Page-level text extractions:

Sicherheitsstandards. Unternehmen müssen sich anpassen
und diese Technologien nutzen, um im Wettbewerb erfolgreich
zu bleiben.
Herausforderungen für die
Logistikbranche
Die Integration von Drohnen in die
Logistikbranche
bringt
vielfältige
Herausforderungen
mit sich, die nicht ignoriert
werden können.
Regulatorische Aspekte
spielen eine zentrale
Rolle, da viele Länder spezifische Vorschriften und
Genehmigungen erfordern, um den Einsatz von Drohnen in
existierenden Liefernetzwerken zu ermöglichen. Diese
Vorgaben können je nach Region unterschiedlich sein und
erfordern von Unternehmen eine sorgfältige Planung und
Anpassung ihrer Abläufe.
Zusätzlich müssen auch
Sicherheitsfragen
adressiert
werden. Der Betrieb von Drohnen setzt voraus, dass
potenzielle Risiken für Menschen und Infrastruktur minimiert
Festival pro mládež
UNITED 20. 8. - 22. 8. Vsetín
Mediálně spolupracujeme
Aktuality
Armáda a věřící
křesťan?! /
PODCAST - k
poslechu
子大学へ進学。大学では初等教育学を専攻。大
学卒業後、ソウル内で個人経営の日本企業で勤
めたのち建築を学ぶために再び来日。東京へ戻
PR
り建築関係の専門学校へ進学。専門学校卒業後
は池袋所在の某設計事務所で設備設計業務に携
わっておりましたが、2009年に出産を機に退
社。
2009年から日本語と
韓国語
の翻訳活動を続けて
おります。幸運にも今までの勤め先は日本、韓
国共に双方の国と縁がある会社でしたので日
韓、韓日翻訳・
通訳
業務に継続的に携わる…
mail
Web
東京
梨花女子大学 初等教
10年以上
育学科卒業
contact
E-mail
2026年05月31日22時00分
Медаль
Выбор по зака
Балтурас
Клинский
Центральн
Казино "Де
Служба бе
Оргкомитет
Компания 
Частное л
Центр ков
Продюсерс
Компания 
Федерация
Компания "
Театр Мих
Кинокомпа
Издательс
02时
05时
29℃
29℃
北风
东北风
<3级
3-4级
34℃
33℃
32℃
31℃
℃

> The task:
Please copy the rows from the beginning through the line containing "Anpassung ihrer Abläufe.", substituting "Firmen" for "Unternehmen" and keeping everything else the same.

> Written solution:
Sicherheitsstandards. Firmen müssen sich anpassen
und diese Technologien nutzen, um im Wettbewerb erfolgreich
zu bleiben.
Herausforderungen für die
Logistikbranche
Die Integration von Drohnen in die
Logistikbranche
bringt
vielfältige
Herausforderungen
mit sich, die nicht ignoriert
werden können.
Regulatorische Aspekte
spielen eine zentrale
Rolle, da viele Länder spezifische Vorschriften und
Genehmigungen erfordern, um den Einsatz von Drohnen in
existierenden Liefernetzwerken zu ermöglichen. Diese
Vorgaben können je nach Region unterschiedlich sein und
erfordern von Firmen eine sorgfältige Planung und
Anpassung ihrer Abläufe.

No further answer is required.